Bar’s Leaks Head Gasket Fix (p/n #1111) contains a combination of antifreeze-compatible sodium silicate sealing liquid and various gasket-sealing particles that penetrate gaps and cracks and harden to permanently stop leaks. The extreme heat inside the combustion chamber (5,000° F) works as a catalyst to permanently harden the material to make it stronger than the original head gasket itself. Installation is as easy as pouring the product into the cooling system and following the idling instructions. No draining of the coolant system is required. This product is effective in vehicles that can idle for at least 20 minutes without overheating.

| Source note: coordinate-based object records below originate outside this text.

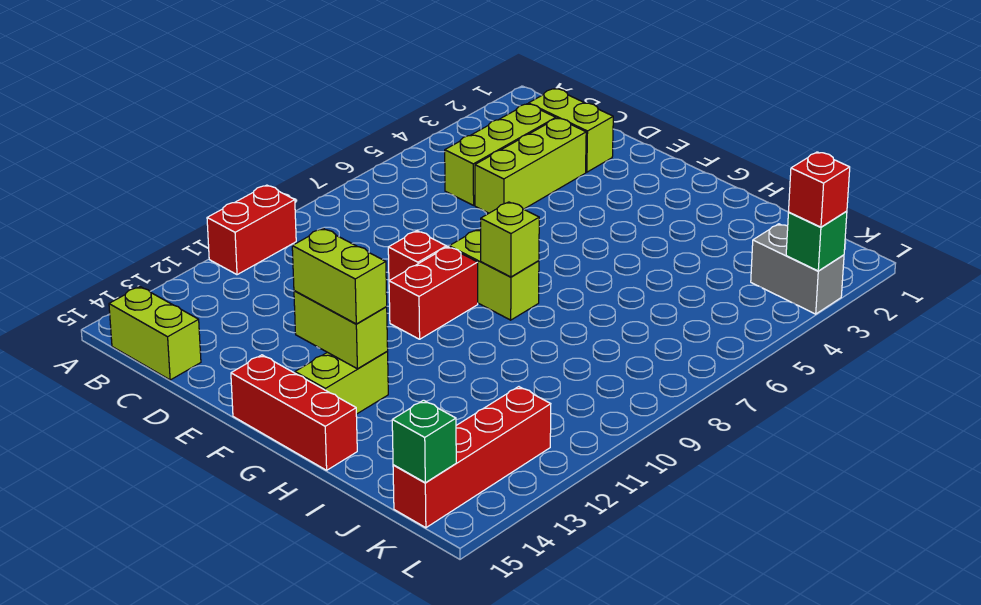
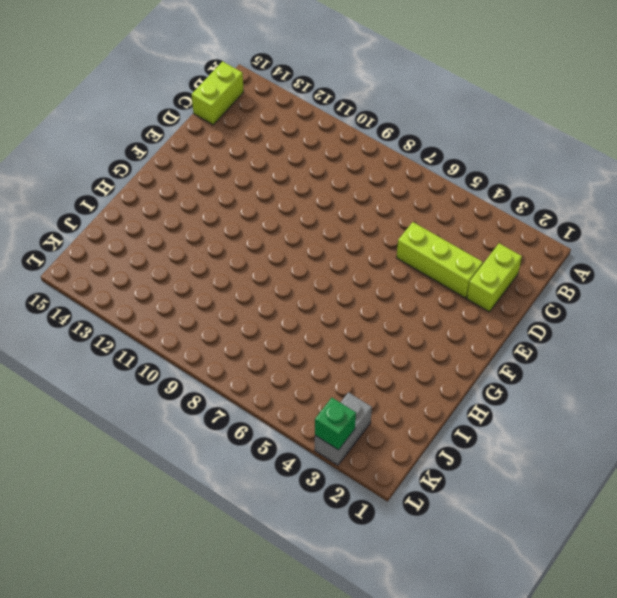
none -> red 1x2 brick [207,185,296,275]
none -> lime 1x3 brick [445,104,556,205]
none -> red 1x1 brick [388,231,446,281]

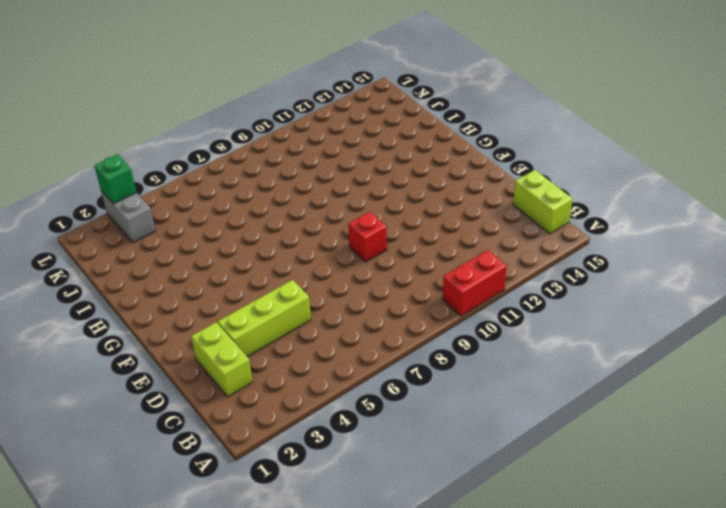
none -> lime 1x3 brick [445,104,556,205]
none -> lime 1x2 brick [449,230,539,320]
none -> red 1x2 brick [389,247,478,339]

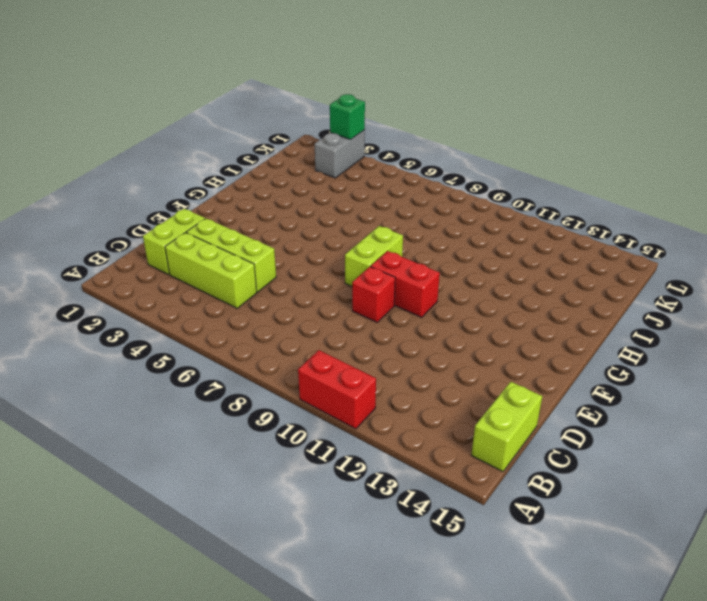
none -> red 1x3 brick [231,355,357,470]
none -> lime 1x2 brick [295,352,388,414]
none -> red 1x4 brick [393,387,551,528]

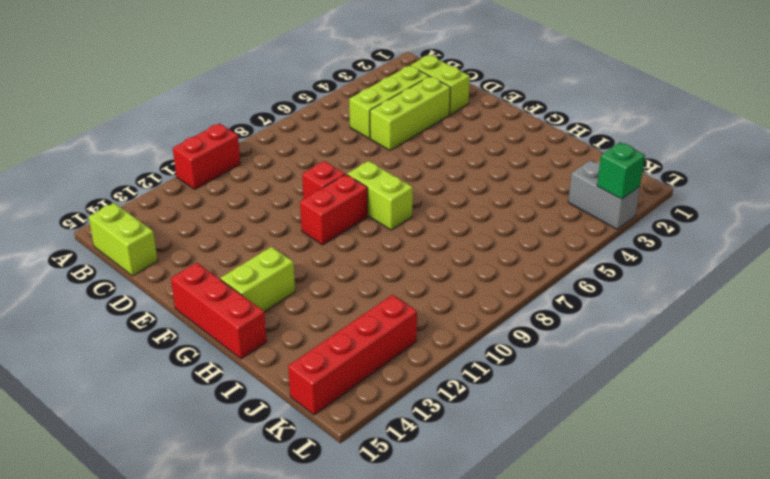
none -> lime 1x2 brick [294,291,388,369]
none -> lime 1x1 brick [481,202,539,277]
none -> green 1x1 brick [392,400,456,483]

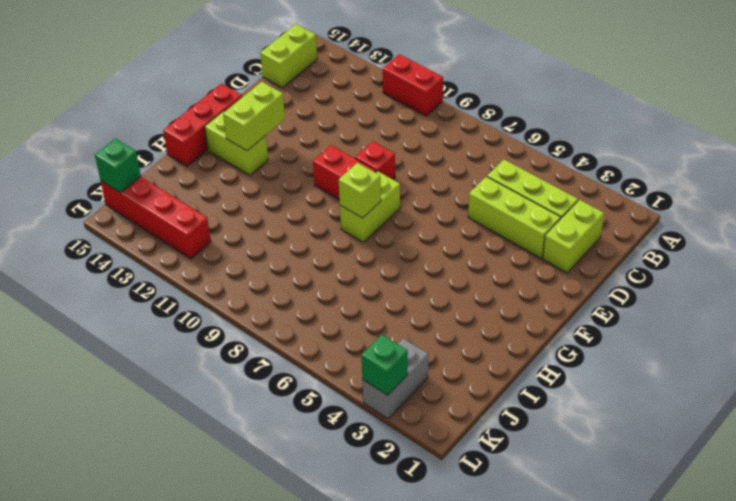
none -> lime 1x2 brick [292,229,387,324]
none -> red 1x1 brick [789,152,850,227]

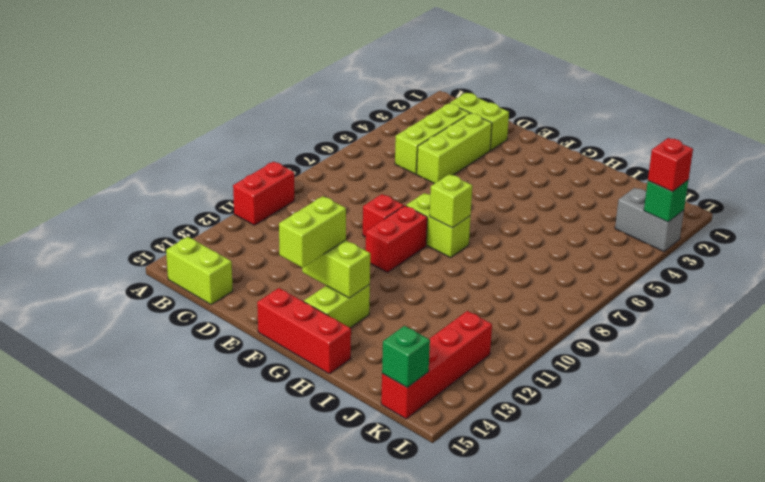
lime 1x2 brick [279,196,346,268] -> lime 1x2 brick turned to [292,229,387,324]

Bar’s Leaks Professional Carbon Fiber Blown Head Gasket Repair (p/n #HG-1) is the strongest antifreeze-compatible solution on the market, period. It penetrates a leaking, damaged or blown head gasket, drying to form a seal that’s actually stronger than the original head gasket itself. It’s the best formula to also stop all other coolant leaks in plastic, cast iron, copper and aluminum radiators, heater cores, freeze plugs, gaskets, intake manifolds, cylinder heads and engine blocks. The special formulation also contains Xtreme Cool, which stops overheating and reduces water temperature. No draining of the coolant system is required and installation is easy just pour into coolant system and follow idling instructions on the bottle. This product can be used if the vehicle can idle for 15 minutes without overheating.
Causes of a blown head gasket
Customers will often ask what could have caused their head gasket to fail. Head gaskets are put under enormous stress during engine operation and failure may be caused by any of the following factors:
Mechanical Forces. The nature of the detonations in an engine creates huge amounts of energy, or pressure, every time the cylinders fire. Over time, these forces stress head gaskets and can eventually lead to cracks and leaks.
Heat. An engine creates large amounts of heat under operation. A difference in thermal expansion rates between the engine block and head mean the head gasket in between is subjected to high thermal and mechanical stresses that slowly wear the gasket down.
Vibration. Natural vibrations from the engine and those created as the vehicle is driven down the road also fatigue the head gasket over time. Head bolts, which keep the head gasket sandwiched between the block and head, can start to weaken, break or stretch (and possibly warp) to allow increased friction and vibration wear. A poor design that lacks sufficient clamping force from the head bolts can also cause failure.
Overheating. Allowing the coolant level to run low can cause damage to a head gasket. When coolant isn’t available to pull engine heat from the block and heads, the extra heat can cause expansion on the head gasket, which often results in a blown head gasket.